In a Wednesday interview, Davis defended his work to create a bipartisan commission by noting that those queried by the select committee “would probably wish for a more 9/11-style commission that would be truly bipartisan.”
Other House Republicans who supported a bipartisan commission and have yet to face primary voters include Tom Rice (S.C.), Dan Newhouse (Wash.), Jaime Herrera Beutler (Wash.), Peter Meijer (Mich.), and Cheney, who all also voted to impeach Trump.
“These are great candidates,” National Republican Congressional Committee Chair Tom Emmer (R-Minn.) said in an interview. “They’re proven campaigners. I believe that they understand their districts, and they’ll run the campaigns that they need to.”
Perspective
Meijer recalled one constituent offered a “galaxy brain” critique that his support for the failed bipartisan effort led to the creation of the select committee as it’s constituted today.
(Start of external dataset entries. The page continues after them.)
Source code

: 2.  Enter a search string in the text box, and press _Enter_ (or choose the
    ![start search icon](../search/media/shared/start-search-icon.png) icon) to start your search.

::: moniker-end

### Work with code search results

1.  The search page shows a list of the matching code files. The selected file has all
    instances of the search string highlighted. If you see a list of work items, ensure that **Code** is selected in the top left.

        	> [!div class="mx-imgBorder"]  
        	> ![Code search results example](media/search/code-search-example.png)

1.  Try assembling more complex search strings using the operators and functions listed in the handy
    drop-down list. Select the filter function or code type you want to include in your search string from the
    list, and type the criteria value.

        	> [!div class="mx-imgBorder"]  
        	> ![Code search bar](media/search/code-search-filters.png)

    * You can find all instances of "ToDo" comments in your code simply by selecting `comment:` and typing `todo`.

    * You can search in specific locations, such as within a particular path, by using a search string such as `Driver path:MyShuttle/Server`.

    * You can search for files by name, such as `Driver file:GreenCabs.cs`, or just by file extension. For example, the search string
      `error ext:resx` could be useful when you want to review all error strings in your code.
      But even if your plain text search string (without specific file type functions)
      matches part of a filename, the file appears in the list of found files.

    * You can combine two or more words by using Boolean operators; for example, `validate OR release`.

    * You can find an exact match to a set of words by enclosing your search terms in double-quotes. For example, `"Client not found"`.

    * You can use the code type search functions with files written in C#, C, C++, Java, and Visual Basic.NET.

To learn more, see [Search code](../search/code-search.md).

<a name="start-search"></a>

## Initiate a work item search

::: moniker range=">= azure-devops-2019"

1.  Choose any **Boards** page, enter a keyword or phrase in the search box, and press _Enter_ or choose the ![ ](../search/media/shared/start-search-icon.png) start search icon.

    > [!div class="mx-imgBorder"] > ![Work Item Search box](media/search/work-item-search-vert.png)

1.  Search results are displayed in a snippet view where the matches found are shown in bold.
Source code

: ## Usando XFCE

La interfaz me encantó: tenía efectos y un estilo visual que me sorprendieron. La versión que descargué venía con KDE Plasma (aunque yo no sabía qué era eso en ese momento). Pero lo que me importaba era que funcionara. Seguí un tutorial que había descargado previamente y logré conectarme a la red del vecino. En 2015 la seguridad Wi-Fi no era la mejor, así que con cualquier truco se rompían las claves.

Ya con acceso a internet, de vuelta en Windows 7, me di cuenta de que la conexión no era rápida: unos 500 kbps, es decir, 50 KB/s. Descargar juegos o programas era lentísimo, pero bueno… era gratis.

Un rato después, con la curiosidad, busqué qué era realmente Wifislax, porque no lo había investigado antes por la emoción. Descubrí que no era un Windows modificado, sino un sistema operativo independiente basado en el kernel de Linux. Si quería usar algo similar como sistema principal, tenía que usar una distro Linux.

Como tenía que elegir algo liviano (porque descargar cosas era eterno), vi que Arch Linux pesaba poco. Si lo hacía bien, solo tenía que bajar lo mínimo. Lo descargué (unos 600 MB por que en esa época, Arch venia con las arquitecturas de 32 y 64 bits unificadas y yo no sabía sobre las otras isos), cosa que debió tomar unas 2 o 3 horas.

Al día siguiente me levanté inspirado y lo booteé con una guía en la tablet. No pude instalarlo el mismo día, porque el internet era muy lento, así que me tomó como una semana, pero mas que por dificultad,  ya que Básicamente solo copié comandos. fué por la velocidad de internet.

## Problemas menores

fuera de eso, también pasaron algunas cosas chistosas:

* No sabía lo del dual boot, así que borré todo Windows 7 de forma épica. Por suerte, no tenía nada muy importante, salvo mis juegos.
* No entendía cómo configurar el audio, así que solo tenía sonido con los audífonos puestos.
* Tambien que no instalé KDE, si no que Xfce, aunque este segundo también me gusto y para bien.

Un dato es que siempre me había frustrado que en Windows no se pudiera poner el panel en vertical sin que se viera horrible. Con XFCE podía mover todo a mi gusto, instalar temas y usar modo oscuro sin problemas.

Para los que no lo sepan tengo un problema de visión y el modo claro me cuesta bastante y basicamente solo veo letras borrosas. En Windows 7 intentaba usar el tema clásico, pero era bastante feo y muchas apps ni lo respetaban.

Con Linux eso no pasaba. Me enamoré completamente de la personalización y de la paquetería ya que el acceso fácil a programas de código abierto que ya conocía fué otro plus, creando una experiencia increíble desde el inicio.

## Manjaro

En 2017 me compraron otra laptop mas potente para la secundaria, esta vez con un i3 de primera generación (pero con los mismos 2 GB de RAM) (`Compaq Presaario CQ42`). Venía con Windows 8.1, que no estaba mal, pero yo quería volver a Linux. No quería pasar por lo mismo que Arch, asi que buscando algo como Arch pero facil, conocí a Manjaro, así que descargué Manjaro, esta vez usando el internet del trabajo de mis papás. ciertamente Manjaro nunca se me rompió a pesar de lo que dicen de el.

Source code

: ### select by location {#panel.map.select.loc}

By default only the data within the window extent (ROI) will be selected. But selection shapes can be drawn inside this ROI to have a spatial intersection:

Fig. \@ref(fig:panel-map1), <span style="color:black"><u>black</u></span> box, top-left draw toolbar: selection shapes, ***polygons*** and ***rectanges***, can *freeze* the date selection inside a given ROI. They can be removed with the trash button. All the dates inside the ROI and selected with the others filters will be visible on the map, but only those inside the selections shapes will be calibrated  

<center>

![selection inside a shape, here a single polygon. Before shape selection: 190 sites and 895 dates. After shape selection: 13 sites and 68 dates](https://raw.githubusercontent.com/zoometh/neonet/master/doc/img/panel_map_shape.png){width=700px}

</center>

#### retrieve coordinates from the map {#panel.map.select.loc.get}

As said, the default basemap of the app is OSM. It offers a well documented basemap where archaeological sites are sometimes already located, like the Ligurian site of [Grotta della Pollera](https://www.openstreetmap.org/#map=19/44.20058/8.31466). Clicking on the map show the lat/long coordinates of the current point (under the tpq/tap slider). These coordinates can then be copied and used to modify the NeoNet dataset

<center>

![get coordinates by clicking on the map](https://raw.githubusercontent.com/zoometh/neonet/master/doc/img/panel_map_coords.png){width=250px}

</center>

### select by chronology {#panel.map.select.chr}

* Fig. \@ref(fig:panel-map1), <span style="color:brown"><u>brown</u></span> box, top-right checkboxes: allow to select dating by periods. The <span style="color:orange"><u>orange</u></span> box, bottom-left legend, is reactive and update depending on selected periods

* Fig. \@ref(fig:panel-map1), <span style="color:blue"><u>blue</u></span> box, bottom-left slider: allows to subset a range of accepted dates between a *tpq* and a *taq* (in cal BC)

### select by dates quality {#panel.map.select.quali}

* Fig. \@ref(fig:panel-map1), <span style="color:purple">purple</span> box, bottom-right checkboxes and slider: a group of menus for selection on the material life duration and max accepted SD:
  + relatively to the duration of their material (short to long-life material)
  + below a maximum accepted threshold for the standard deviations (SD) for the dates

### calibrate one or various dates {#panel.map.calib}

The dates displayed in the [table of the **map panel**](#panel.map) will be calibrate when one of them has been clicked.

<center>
“One of the challenges is that the more time that passes, the more perspectives harden,” Meijer said.
Rep. Maria Elvira Salazar (R-Fla.) said that in her district, “no one talks about Jan. 6.” They consider it simply Washington “politics.”
“We gotta leave that behind, and we have to move forward,” Salazar said in an interview. She said those who stormed the Capitol were “criminals” but “the country needs to move on and find new ways to cater to the needs of the American people.”
Rep. John Katko (R-N.Y.), ranking member on the Homeland Security Committee, wrote the bill to enact the bipartisan commission with Chair Bennie Thompson (D-Miss.). He said his main goal was to make the Capitol and the Capitol Police force safer. But Katko, who is retiring, said he knew the vote would likely become a factor in the midterms.
“That’s what brave votes are,” he said.